The Defense Department on Tuesday announced it has agreed to invest $1 billion in L3Harris Technologies’ solid rocket motor production in a first-of-its-kind deal.

L3Harris will spin off its Missile Solutions business into a separate company as part of the direct-to-supplier partnership, the company and the Pentagon said in their respective statements announcing the signing of a letter of intent on the deal.

The Pentagon said its investment will support Missile Solutions’ — a division formed after the company’s 2023 acquisition of Aerojet Rocketdyne — effort to expand capacity on critical missile programs such as the Army’s PAC-3, or Patriot Advanced Capability, and THAAD, or Terminal High Altitude Area Defense system, and the Navy’s Tomahawk and Standard Missile.

The investment will provide up-front cash and stability that the new L3Harris spinoff will need to increase its solid rocket motor production, modernize its facilities and improve industrial resilience, the Pentagon said.

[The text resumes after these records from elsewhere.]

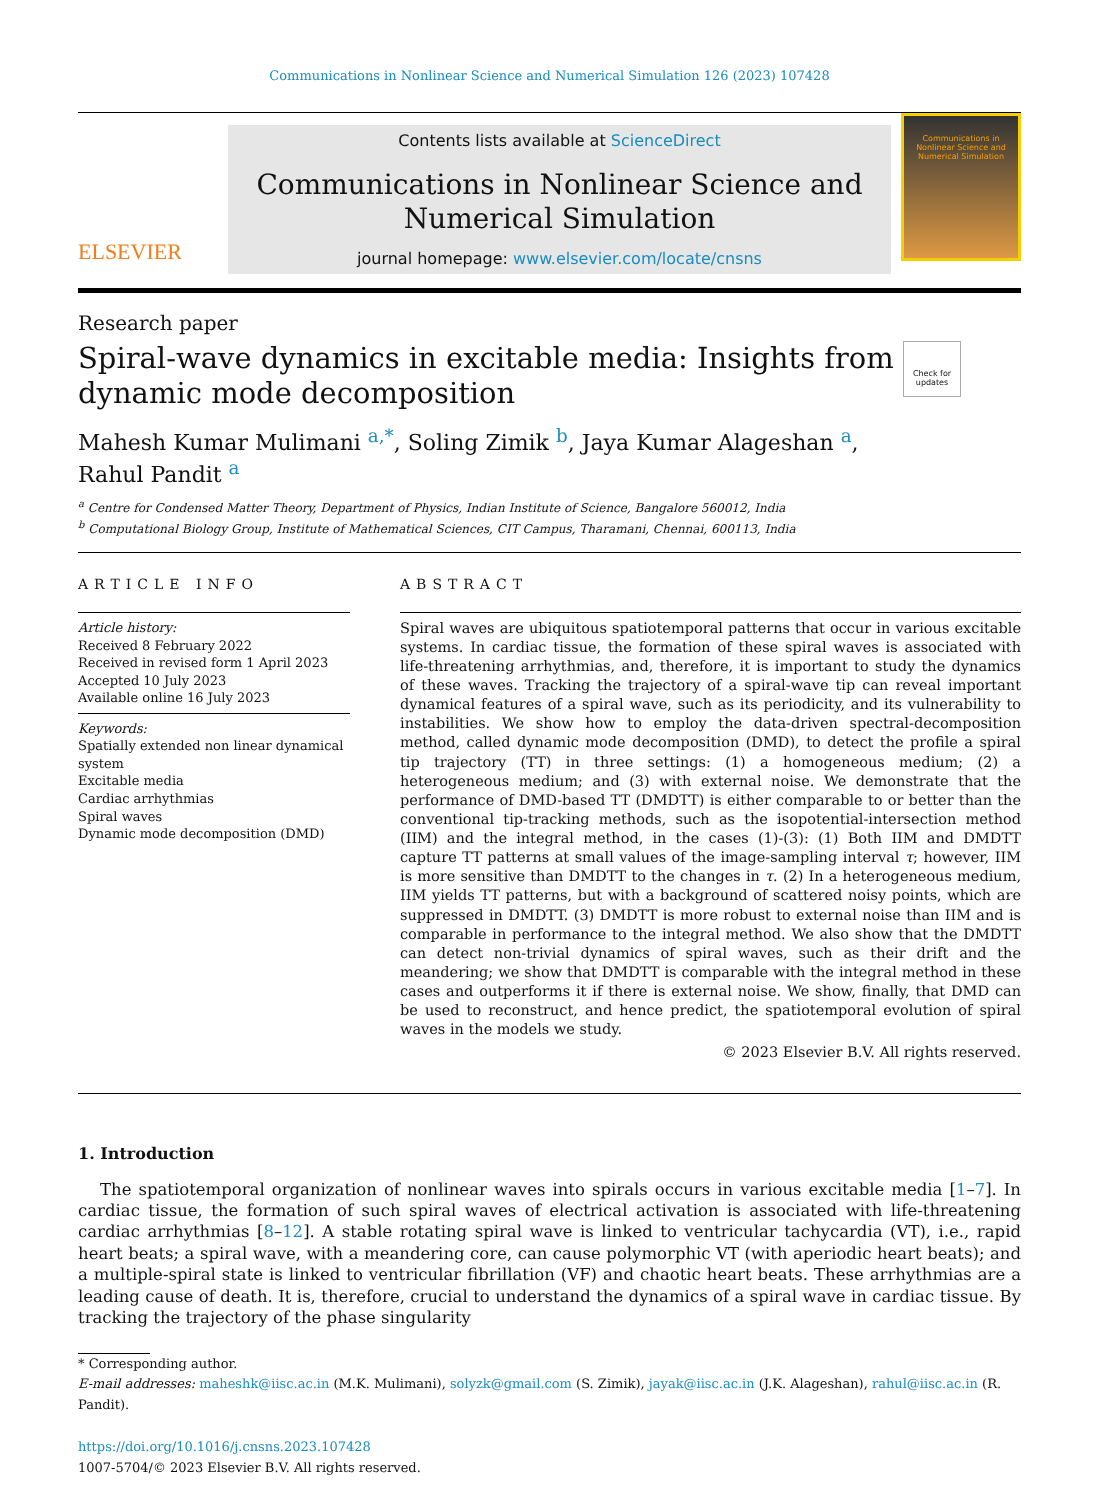Communications in Nonlinear Science and Numerical Simulation 126 (2023) 107428
ELSEVIER
Contents lists available at ScienceDirect
Communications in Nonlinear Science and Numerical Simulation
journal homepage: www.elsevier.com/locate/cnsns
Communications in Nonlinear Science and Numerical Simulation
Research paper
Spiral-wave dynamics in excitable media: Insights from
dynamic mode decomposition
Check for updates
Mahesh Kumar Mulimani <sup>a,*</sup>, Soling Zimik <sup>b</sup>, Jaya Kumar Alageshan <sup>a</sup>,
Rahul Pandit <sup>a</sup>
<sup>a</sup> Centre for Condensed Matter Theory, Department of Physics, Indian Institute of Science, Bangalore 560012, India
<sup>b</sup> Computational Biology Group, Institute of Mathematical Sciences, CIT Campus, Tharamani, Chennai, 600113, India
ARTICLE INFO
Article history:
Received 8 February 2022
Received in revised form 1 April 2023
Accepted 10 July 2023
Available online 16 July 2023
Keywords:
Spatially extended non linear dynamical system
Excitable media
Cardiac arrhythmias
Spiral waves
Dynamic mode decomposition (DMD)
ABSTRACT
Spiral waves are ubiquitous spatiotemporal patterns that occur in various excitable systems. In cardiac tissue, the formation of these spiral waves is associated with life-threatening arrhythmias, and, therefore, it is important to study the dynamics of these waves. Tracking the trajectory of a spiral-wave tip can reveal important dynamical features of a spiral wave, such as its periodicity, and its vulnerability to instabilities. We show how to employ the data-driven spectral-decomposition method, called dynamic mode decomposition (DMD), to detect the profile a spiral tip trajectory (TT) in three settings: (1) a homogeneous medium; (2) a heterogeneous medium; and (3) with external noise. We demonstrate that the performance of DMD-based TT (DMDTT) is either comparable to or better than the conventional tip-tracking methods, such as the isopotential-intersection method (IIM) and the integral method, in the cases (1)-(3): (1) Both IIM and DMDTT capture TT patterns at small values of the image-sampling interval τ; however, IIM is more sensitive than DMDTT to the changes in τ. (2) In a heterogeneous medium, IIM yields TT patterns, but with a background of scattered noisy points, which are suppressed in DMDTT. (3) DMDTT is more robust to external noise than IIM and is comparable in performance to the integral method. We also show that the DMDTT can detect non-trivial dynamics of spiral waves, such as their drift and the meandering; we show that DMDTT is comparable with the integral method in these cases and outperforms it if there is external noise. We show, finally, that DMD can be used to reconstruct, and hence predict, the spatiotemporal evolution of spiral waves in the models we study.
© 2023 Elsevier B.V. All rights reserved.
1. Introduction
The spatiotemporal organization of nonlinear waves into spirals occurs in various excitable media [1–7]. In cardiac tissue, the formation of such spiral waves of electrical activation is associated with life-threatening cardiac arrhythmias [8–12]. A stable rotating spiral wave is linked to ventricular tachycardia (VT), i.e., rapid heart beats; a spiral wave, with a meandering core, can cause polymorphic VT (with aperiodic heart beats); and a multiple-spiral state is linked to ventricular fibrillation (VF) and chaotic heart beats. These arrhythmias are a leading cause of death. It is, therefore, crucial to understand the dynamics of a spiral wave in cardiac tissue. By tracking the trajectory of the phase singularity
* Corresponding author.
E-mail addresses: maheshk@iisc.ac.in (M.K. Mulimani), solyzk@gmail.com (S. Zimik), jayak@iisc.ac.in (J.K. Alageshan), rahul@iisc.ac.in (R. Pandit).
https://doi.org/10.1016/j.cnsns.2023.107428
1007-5704/© 2023 Elsevier B.V. All rights reserved.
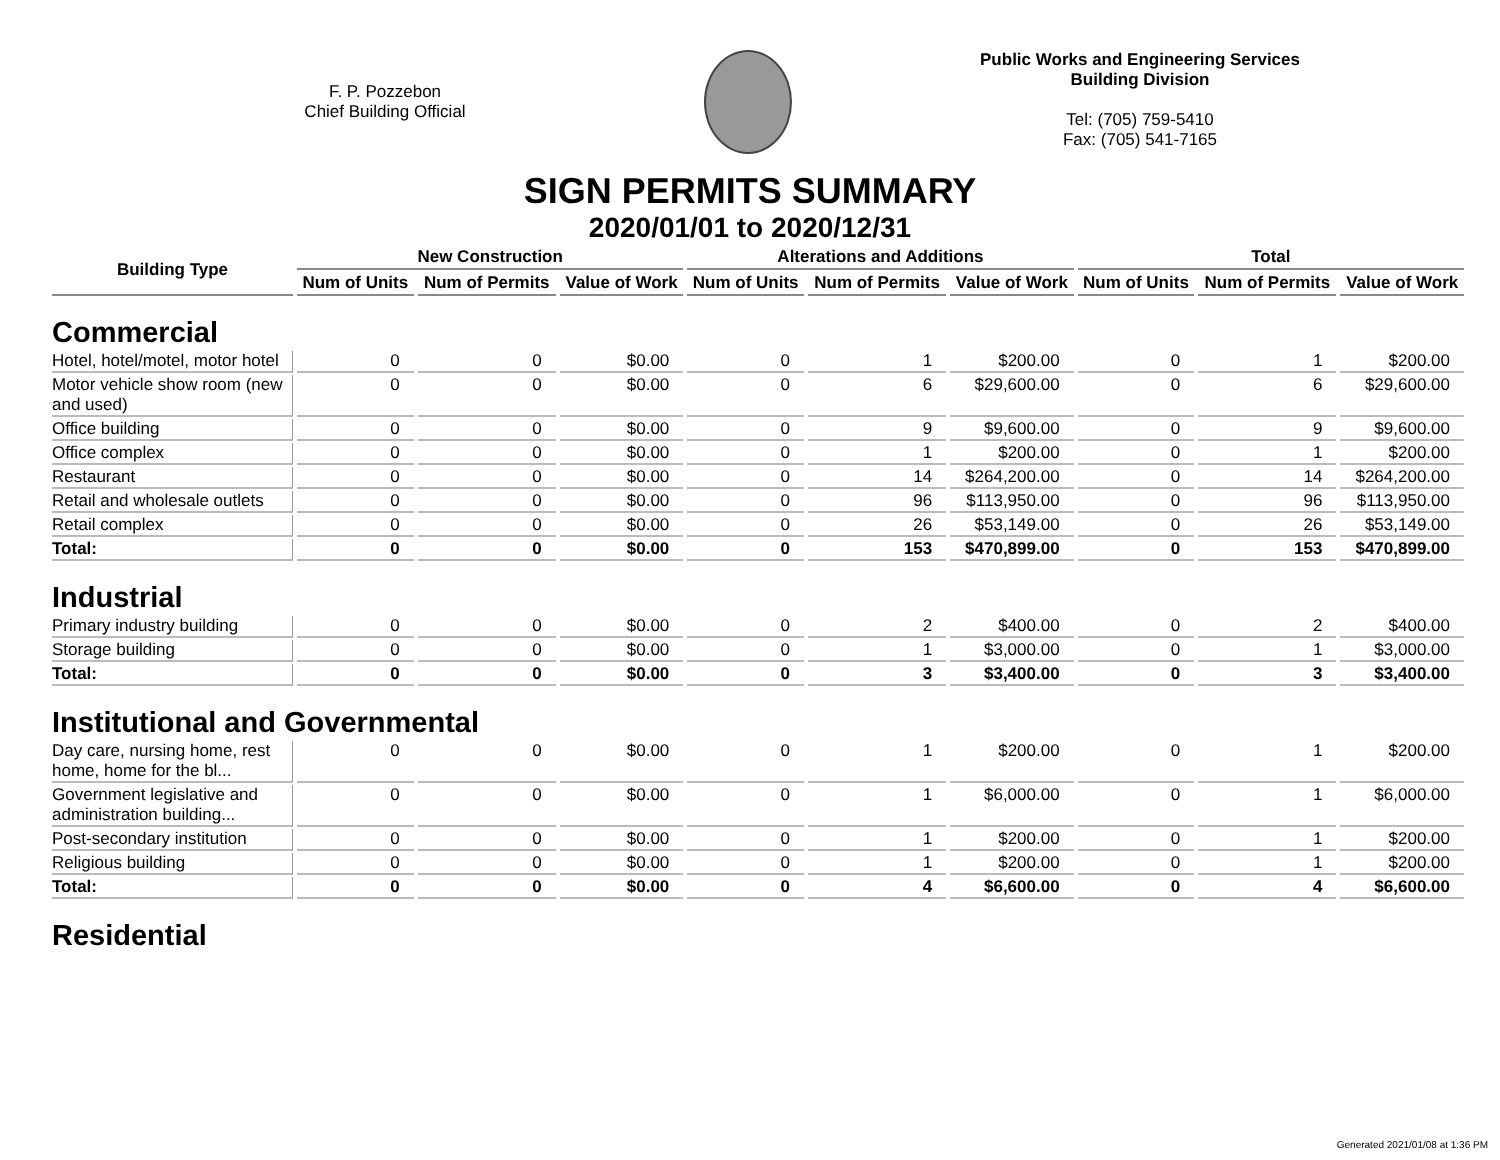F. P. Pozzebon
Chief Building Official
Public Works and Engineering Services
Building Division
Tel: (705) 759-5410
Fax: (705) 541-7165
SIGN PERMITS SUMMARY
2020/01/01 to 2020/12/31
| Building Type | New Construction | | | Alterations and Additions | | | Total | | |
| --- | --- | --- | --- | --- | --- | --- | --- | --- | --- |
| | Num of Units | Num of Permits | Value of Work | Num of Units | Num of Permits | Value of Work | Num of Units | Num of Permits | Value of Work |
| Commercial | | | | | | | | | |
| Hotel, hotel/motel, motor hotel | 0 | 0 | $0.00 | 0 | 1 | $200.00 | 0 | 1 | $200.00 |
| Motor vehicle show room (new and used) | 0 | 0 | $0.00 | 0 | 6 | $29,600.00 | 0 | 6 | $29,600.00 |
| Office building | 0 | 0 | $0.00 | 0 | 9 | $9,600.00 | 0 | 9 | $9,600.00 |
| Office complex | 0 | 0 | $0.00 | 0 | 1 | $200.00 | 0 | 1 | $200.00 |
| Restaurant | 0 | 0 | $0.00 | 0 | 14 | $264,200.00 | 0 | 14 | $264,200.00 |
| Retail and wholesale outlets | 0 | 0 | $0.00 | 0 | 96 | $113,950.00 | 0 | 96 | $113,950.00 |
| Retail complex | 0 | 0 | $0.00 | 0 | 26 | $53,149.00 | 0 | 26 | $53,149.00 |
| Total: | 0 | 0 | $0.00 | 0 | 153 | $470,899.00 | 0 | 153 | $470,899.00 |
| Industrial | | | | | | | | | |
| Primary industry building | 0 | 0 | $0.00 | 0 | 2 | $400.00 | 0 | 2 | $400.00 |
| Storage building | 0 | 0 | $0.00 | 0 | 1 | $3,000.00 | 0 | 1 | $3,000.00 |
| Total: | 0 | 0 | $0.00 | 0 | 3 | $3,400.00 | 0 | 3 | $3,400.00 |
| Institutional and Governmental | | | | | | | | | |
| Day care, nursing home, rest home, home for the bl... | 0 | 0 | $0.00 | 0 | 1 | $200.00 | 0 | 1 | $200.00 |
| Government legislative and administration building... | 0 | 0 | $0.00 | 0 | 1 | $6,000.00 | 0 | 1 | $6,000.00 |
| Post-secondary institution | 0 | 0 | $0.00 | 0 | 1 | $200.00 | 0 | 1 | $200.00 |
| Religious building | 0 | 0 | $0.00 | 0 | 1 | $200.00 | 0 | 1 | $200.00 |
| Total: | 0 | 0 | $0.00 | 0 | 4 | $6,600.00 | 0 | 4 | $6,600.00 |
| Residential | | | | | | | | | |
Generated 2021/01/08 at 1:36 PM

And the department said this partnership will allow it and L3Harris to negotiate multiyear procurement framework agreements.

The Pentagon said this new approach is part of Defense Secretary Pete Hegseth’s new acquisition transformation strategy, which calls for negotiating and investing directly with critical suppliers to save money and time.

“We are fundamentally shifting our approach to securing our munitions supply chain,” Michael Duffey, undersecretary of defense for acquisition and sustainment, said in the Pentagon’s statement. “By investing directly in suppliers we are building the resilient industrial base needed for the arsenal of freedom. This direct-to-supplier model is a crucial step toward replenishing stockpiles, rebuilding our military and reestablishing deterrence by ensuring the availability of critical components.”

L3Harris said the partnership will help “significantly increase capacity to build solid rocket motors that power vital U.S. and allied missiles.” Solid rocket motors have become increasingly important as conflicts like the war in Ukraine rage on, consuming scores of missiles and straining the defense industrial base’s ability to churn out more.

The Pentagon and the U.S. defense industry have been looking for ways to accelerate the nation’s ability to produce more solid rocket motors, and previously have taken several steps to address the problem.

L3Harris, for example, paid $4.7 billion for Aerojet Rocketdyne to expand into the engines and propulsion market. And in February 2025, L3Harris announced it had broken ground on four new solid rocket motor production facilities at its Camden, Arkansas campus, as part of a $215.6 million Defense Production Act program agreement.

The newest agreement, however, is more than four times as large an investment — and could have a major impact on both the solid rocket motor industry and how the Pentagon approaches acquisitions.

The Pentagon said it will be the anchor investor in the new Missile Solutions company, with its $1 billion investment from its Industrial Base Analysis and Sustainment authority. An initial public offering for the new spinoff company is planned for the second half of 2026.

L3Harris said the department’s investment, a convertible preferred security, would automatically convert into common equity following the IPO later this year. L3Harris plans to keep a controlling interest in an independent Missile Solutions business.

L3Harris chief executive Chris Kubasik told investors in a Tuesday call that Pentagon officials have been meeting with defense industry representatives since summer 2025, and stressed the need to increase both speed and capacity of the industrial base. Over a span of dozens of meetings, Kubasik said, L3Harris and Pentagon officials homed in on the idea of a publicly traded spinoff company with a major government investment.